• **Request**:
Down to the last line, reproduce the data that follows, but skip the pictures.

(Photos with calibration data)

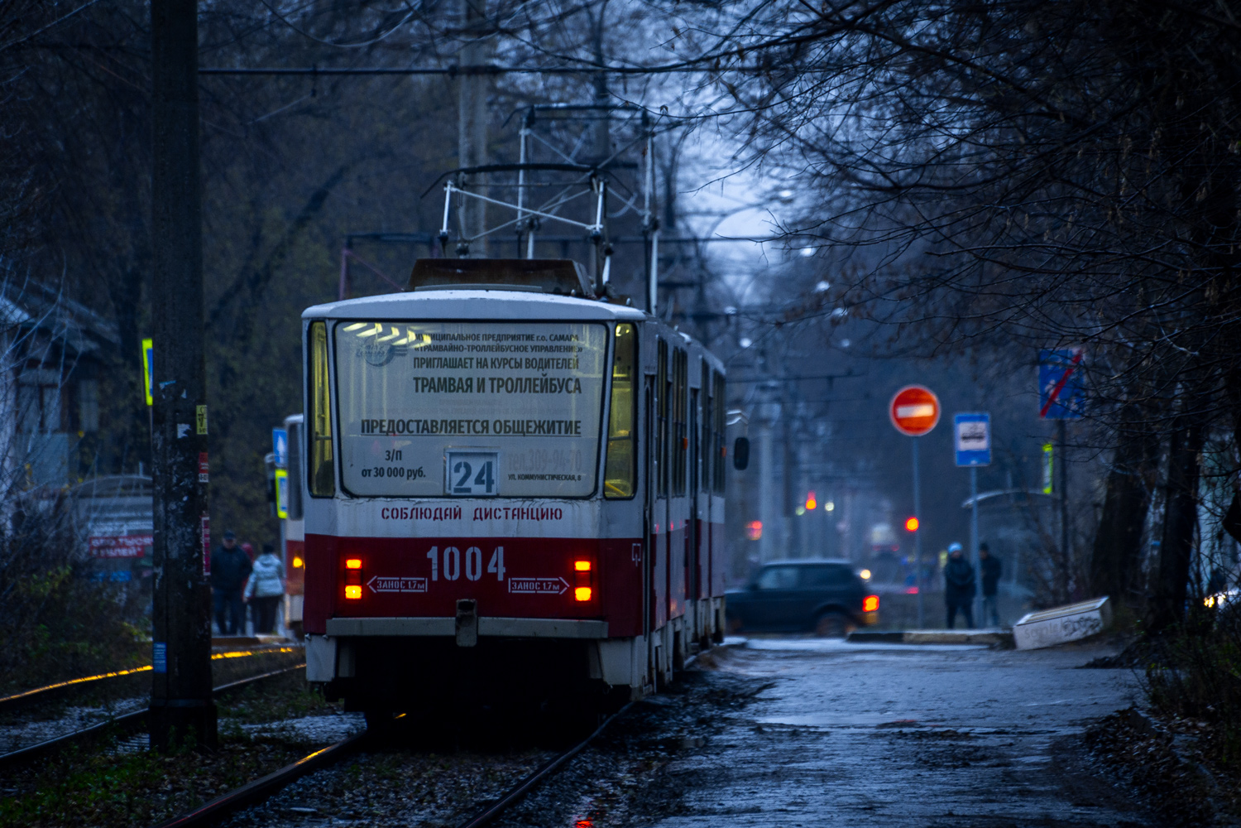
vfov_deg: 4.6
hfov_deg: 6.9
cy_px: 414
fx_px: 10341
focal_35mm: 300
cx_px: 620
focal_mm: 300
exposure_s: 1/13
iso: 1600
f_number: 5.6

• **Output below**:
vfov_deg: 4.6
hfov_deg: 6.9
cy_px: 414
fx_px: 10341
focal_35mm: 300
cx_px: 620
focal_mm: 300
exposure_s: 1/13
iso: 1600
f_number: 5.6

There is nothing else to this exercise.